Коля знал про лагеря, в которых группировались те, кто уходил с немцами. Такие лагеря стали организовываться месяца три-четыре назад и поэтому не успели обрасти немецкой пунктуальностью – текучесть была громадная, лагерный персонал не особенно квалифицированный, потому что в основном сюда, в эти лагеря, стекались люди, верные фашистам: полицаи, служащие бургомистратов, торговцы. Проверка носила характер поверхностный: немцы не успевали толком заниматься с явными врагами, им было не до прислужников.

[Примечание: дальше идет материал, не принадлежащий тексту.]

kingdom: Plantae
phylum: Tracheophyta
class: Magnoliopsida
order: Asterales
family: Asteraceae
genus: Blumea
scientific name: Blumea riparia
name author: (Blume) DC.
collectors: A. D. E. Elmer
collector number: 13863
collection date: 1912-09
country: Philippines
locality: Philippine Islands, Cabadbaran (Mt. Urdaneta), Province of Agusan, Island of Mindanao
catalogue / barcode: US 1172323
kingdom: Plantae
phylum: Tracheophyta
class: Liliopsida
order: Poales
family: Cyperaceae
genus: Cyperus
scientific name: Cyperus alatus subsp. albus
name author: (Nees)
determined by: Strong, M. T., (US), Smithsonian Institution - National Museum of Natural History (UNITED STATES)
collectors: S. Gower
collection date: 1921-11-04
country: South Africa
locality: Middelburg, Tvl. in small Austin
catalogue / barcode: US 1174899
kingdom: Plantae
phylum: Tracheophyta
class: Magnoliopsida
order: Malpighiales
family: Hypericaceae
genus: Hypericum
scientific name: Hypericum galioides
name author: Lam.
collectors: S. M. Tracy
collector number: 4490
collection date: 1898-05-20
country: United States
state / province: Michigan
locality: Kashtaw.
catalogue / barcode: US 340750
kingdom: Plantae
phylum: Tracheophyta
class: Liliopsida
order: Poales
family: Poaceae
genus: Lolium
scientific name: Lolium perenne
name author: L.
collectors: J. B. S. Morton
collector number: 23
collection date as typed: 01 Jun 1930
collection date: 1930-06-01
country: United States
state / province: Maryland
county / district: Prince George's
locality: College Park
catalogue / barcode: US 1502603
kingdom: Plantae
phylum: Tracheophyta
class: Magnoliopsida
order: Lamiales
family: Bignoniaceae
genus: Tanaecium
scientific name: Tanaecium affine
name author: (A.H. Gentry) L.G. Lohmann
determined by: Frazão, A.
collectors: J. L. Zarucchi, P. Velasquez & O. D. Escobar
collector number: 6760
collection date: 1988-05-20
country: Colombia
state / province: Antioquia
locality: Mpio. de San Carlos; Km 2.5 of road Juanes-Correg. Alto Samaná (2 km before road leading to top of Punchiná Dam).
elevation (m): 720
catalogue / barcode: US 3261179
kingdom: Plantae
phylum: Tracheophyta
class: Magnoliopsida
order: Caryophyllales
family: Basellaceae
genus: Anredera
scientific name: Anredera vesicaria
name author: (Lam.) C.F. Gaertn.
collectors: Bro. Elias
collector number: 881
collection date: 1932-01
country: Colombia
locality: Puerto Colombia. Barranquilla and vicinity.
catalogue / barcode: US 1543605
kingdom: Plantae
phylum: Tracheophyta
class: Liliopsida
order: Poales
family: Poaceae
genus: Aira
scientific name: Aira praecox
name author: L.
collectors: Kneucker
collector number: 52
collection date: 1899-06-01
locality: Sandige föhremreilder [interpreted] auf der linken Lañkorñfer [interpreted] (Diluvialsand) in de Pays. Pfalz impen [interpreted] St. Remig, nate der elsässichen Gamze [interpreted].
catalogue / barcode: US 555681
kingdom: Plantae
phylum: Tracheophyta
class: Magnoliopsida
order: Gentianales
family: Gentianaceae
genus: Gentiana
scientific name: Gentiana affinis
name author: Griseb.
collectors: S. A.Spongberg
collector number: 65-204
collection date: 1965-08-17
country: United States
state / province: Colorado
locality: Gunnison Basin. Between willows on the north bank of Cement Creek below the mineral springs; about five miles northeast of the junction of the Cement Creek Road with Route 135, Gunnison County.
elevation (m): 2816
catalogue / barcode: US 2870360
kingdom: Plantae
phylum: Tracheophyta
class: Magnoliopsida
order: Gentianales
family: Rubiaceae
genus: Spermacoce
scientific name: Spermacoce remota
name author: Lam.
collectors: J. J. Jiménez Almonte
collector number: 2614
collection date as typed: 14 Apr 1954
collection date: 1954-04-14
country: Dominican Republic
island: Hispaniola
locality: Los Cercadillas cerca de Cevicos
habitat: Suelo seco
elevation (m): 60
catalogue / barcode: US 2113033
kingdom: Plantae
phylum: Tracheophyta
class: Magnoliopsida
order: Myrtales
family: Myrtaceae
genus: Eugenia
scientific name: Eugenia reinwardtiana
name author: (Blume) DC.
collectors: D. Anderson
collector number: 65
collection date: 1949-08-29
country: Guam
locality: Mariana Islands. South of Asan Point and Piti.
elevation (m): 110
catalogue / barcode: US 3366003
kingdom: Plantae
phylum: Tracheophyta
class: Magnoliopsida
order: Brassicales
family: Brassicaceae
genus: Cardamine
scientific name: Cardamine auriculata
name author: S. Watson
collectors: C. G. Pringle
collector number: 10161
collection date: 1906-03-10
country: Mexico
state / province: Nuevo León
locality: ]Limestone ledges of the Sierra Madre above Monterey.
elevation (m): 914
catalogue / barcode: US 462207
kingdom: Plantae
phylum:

Коля считал, что со своими документами наверняка пройдет проверку. Потом он рассчитывал получить направление на работу – таким образом произойдет легальное внедрение. А это всегда самое главное в работе разведчика. Он знал по материалам генштаба, что людей, прошедших такие лагеря, направляли на строительство оборонительных сооружений, без конвоя и со свободным жительством у цивильных граждан.

«Конечно, элемент риска во всем этом есть, – думал Коля, по-стариковски медленно поглаживая свои колени, – но это риск разумный. Во всяком случае, более разумный, чем торчать в Рыбны на площади возле костела или ночевать в лесу. Я играю ва-банк, но у меня козырная карта, и я знаю психологию моего противника в такой ситуации. Ворота этого лагеря не охраняются. Охраняют, и то два инвалида, только один барак, где содержатся человек пятнадцать новеньких – обычная и естественная проверка».

В темноте трудно уследить за временем. Кажется, что оно ползет медленно, как старая кляча. Сначала в кромешной темноте хочется двигаться, а после – исподволь – находит на человека медленное оцепенение, остро чувствуется усталость, а потом начинает клонить в сон, но сон не идет, и человек барахтается в тягучей дреме. Все в нем обнажено, он слышит какие-то шорохи, потом начинаются слуховые галлюцинации, а потом ему видятся светлые полоски, и он думает, что в щели пробивается свет, а на самом деле это в глазах звенит темнота; она ведь звенящая – эта полная темень, положенная на гулкую, напряженную тишину.

«А может быть, стоило все же идти на встречу к костелу? – думал Коля. – Но это слишком безынициативное решение. С моим польским языком было бы глупо два дня околачиваться по здешним местам без связи. А сидеть в лесу – значило бы попусту переводить время. А так я использовал шанс. Он обязан быть моим, этот шанс. Все за меня. И нечего психовать. Это все из-за темноты. Надо думать о том, как жить дальше. И все. Нечего пугать самого себя. Разведчика губит не риск, и не случай, и не предательство. Разведчика может погубить только одно – страх».

Его продержали в темной комнате, как ему казалось, часов десять, не меньше. Он ошибся. Он просидел там пять часов. Старик офицер, тот, что его допрашивал, сказал:

– Теперь идите в барак. Мы проверяем ваши документы. Ничего не поделаешь: война есть война.

– А я и не в претензии, – сказал Коля, – только обидно: как с врагом обращаетесь. У меня от темноты глаза разболелись.

– Ничего, ничего… Идите в барак, завтра все решится… Часовой, отведите этого господина в зону.

Часовой довел Колю до колючей проволоки, а там пустил его одного.

Когда Коля шел через темный двор к бараку, над входом в который горела синяя лампочка, кто-то вышел из другого барака. На крыльце возле синей лампочки Коля остановился, чтобы закурить. И вдруг он услышал чей-то тихий, до ужаса знакомый голос:

– Санька!

Коля врос в крыльцо, спрятал в карман зажигалку и, не оборачиваясь, пошел в барак.

– Санька, – негромко повторили из темноты. – Ты что, Сань?!